La morte di Gesù non è stata la fine, ma il punto di arrivo della sua obbedienza e del suo amore, la consegna di se stesso al Padre, per amore degli uomini. Proprio per questo la morte di Gesù è stata un passaggio al Padre, una Pasqua. A questo riguardo è illuminante il brano della seconda lettera di Paolo ai Corinti, che abbiamo ascoltato. L’Apostolo considera la vita terrena come un transito, come un cammino verso il Signore, mèta della nostra esistenza. Tutti camminiamo verso la risurrezione. L’esistenza dei credenti su questa terra è un passaggio, durante il quale il nostro credere è infiacchito da dubbi, il nostro amare è fragile e precario, il nostro sperare incerto e confuso.

 Per esprimere la tensione del credente verso l’incontro definitivo con Dio, Paolo utilizza una serie di immagini che esprimono il passaggio dal provvisorio al definitivo: dalla tenda alla casa, dalla nudità al vestito, dall’esilio alla patria.
L’esistenza dei credenti su questa terra è un esilio, e – tuttavia – in questa esistenza terrena, i battezzati sono protesi verso la mèta che è il Signore, come terra promessa, come patria definitiva.
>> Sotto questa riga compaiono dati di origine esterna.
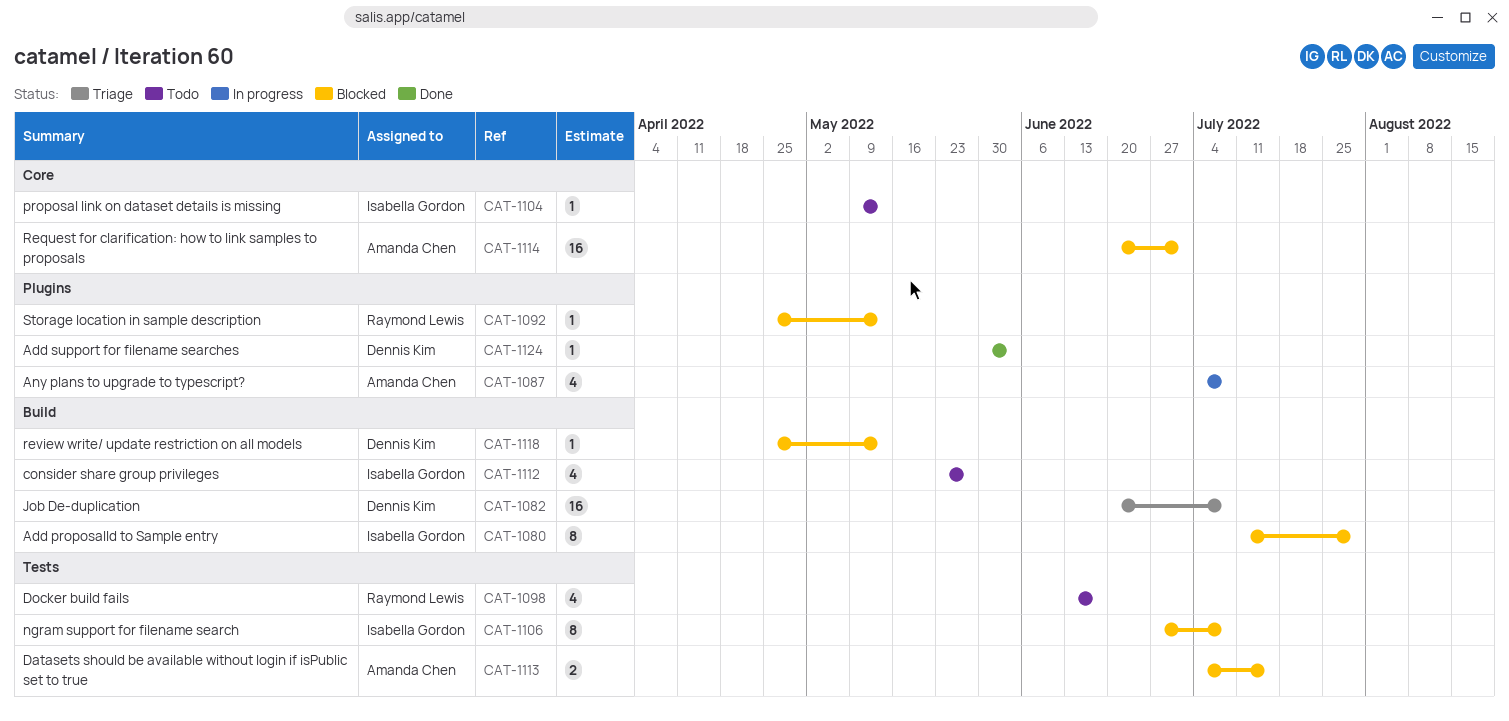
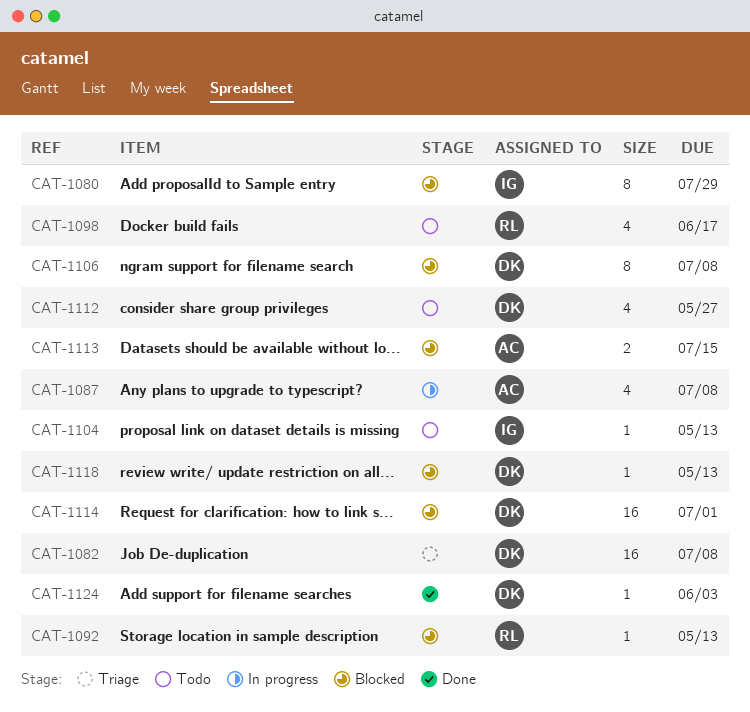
CAT-1106, owner: Isabella Gordon -> Dennis Kim
CAT-1112, owner: Isabella Gordon -> Dennis Kim
CAT-1114, owner: Amanda Chen -> Dennis Kim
Questa è stata la fede di don Giovanni ed è la fede condivisa da tutti noi che partecipiamo alla celebrazione dell’Eucaristia, vale a dire dell’evento della morte e della risurrezione di Gesù.

 Mi piace concludere questa omelia con le parole stesse di questo caro sacerdote, scritte nel suo testamento spirituale: “Ringrazio il Signore per la vocazione e il sacerdozio che mi ha donato, per tutti i benefici che mi ha elargito per il bene mio e degli altri. Il Signore benedica le tante persone che hanno avuto comprensione di me e mi hanno assistito. Chiedo perdono a tutti per le mie mancanze e domando la grazia di una preghiera”.

 A me piace consegnarvi la vita e la morte di don Giovanni nel segno della speranza che viene a tutti noi dalla fede battesimale in Gesù Cristo, morto, sepolto e risorto.
Accanto alla bara di don Giovanni arde il cero pasquale, annuncio della risurrezione; sulla sua bara è aperto il Vangelo con le parole di vita che non passeranno mai. Poi circonderemo di onore e di amore il suo corpo con il profumo dell’incenso e con l’acqua del Battesimo.
Gli angeli lo accompagnino in Paradiso, lo accolga la Vergine Santa, la nostra Madonna di Monteberico, i Santi e i Beati della nostra Chiesa.

 E tu, don Giovanni, prega per la nostra diocesi, perché il Signore le doni la grazia di numerose e sante vocazioni al Sacerdozio, alla Vita Consacrata e al Sacramento del Matrimonio. Amen!